(EnergyAsia, September 17 2012, Monday) — Has Indian upstream company ONGC Videsh made the right move paying a total of US$1 billion for a 2.72% stake in mature Azerbaijan oilfields, and 2.36% interest in an oil pipeline?

Analysts are asking this question after the subsidiary of state-owned ONGC announced it would be using the bulk of its cash holdings to pay US independent Hess for its holdings in the Azeri, Chirag and Guneshli fields (ACG) and interest in the associated BTC pipeline.

The deal would boost ONGC Videsh’s production by a mere 1.6% and its proved reserves by 1.8%. The assets are likely to show declining output in coming years, as suggested by the US firm’s statement that it is selling off mature and small holdings that include the ACG fields which have been producing since 1997.

Located in the Caspian Sea 95km east of Baku, the BP-operated fields produce around 700,000 b/d of crude.

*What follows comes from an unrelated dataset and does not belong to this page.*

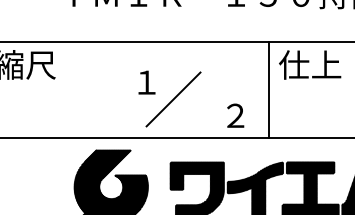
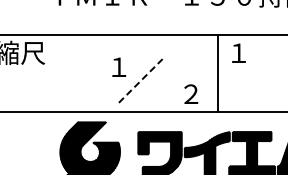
text: (309, 64) -> (251, 52), 仕上 -> １
line: (173, 98) -> (140, 80), solid -> dashed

The complex’s other owners are State Oil Company of Azerbaijan Republic (SOCAR), Chevron, Statoil, ExxonMobil, Inpex, Turkish NOC – TPAO and Itochu.

The 1,768-km BTC pipeline is a key infrastructure handling the export of one-million b/d of Caspian crude oil to the Ceyhan terminal in the Mediterranean Sea in south-east Turkey.

“The sale of our interest in ACG is consistent with our strategy to divest mature and small working interest assets.

Including this transaction, we have announced asset sales year-to-date totaling nearly $2 billion and additional asset sales are underway as part of our strategic portfolio reshaping,” said Greg Hill, Hess’s President of Worldwide Exploration and Production.

The New York-based company is focusing on developing its shale and other upstream assets in the US.

The relatively high transaction price reflects the growing global competition for increasingly scarce oil and gas resources. The transaction is expected to close in the first quarter of 2013 after it clears Indian and other government and regulatory approvals.

ONGC Videsh said the acquisition would mark its entry into oil-rich Azerbaijan and aligns with the company’s strategic objective of adding high quality international assets to its upstream portfolio while boosting India’s energy security.

Under the parent company’s long-term plan, ONGC Videsh must boost its hydrocarbons production from the current level of 8.75 million tonnes of oil equivalent (MMTOE) to 20 MMTOE by FY2018 and 60 MMTOE by FY2030.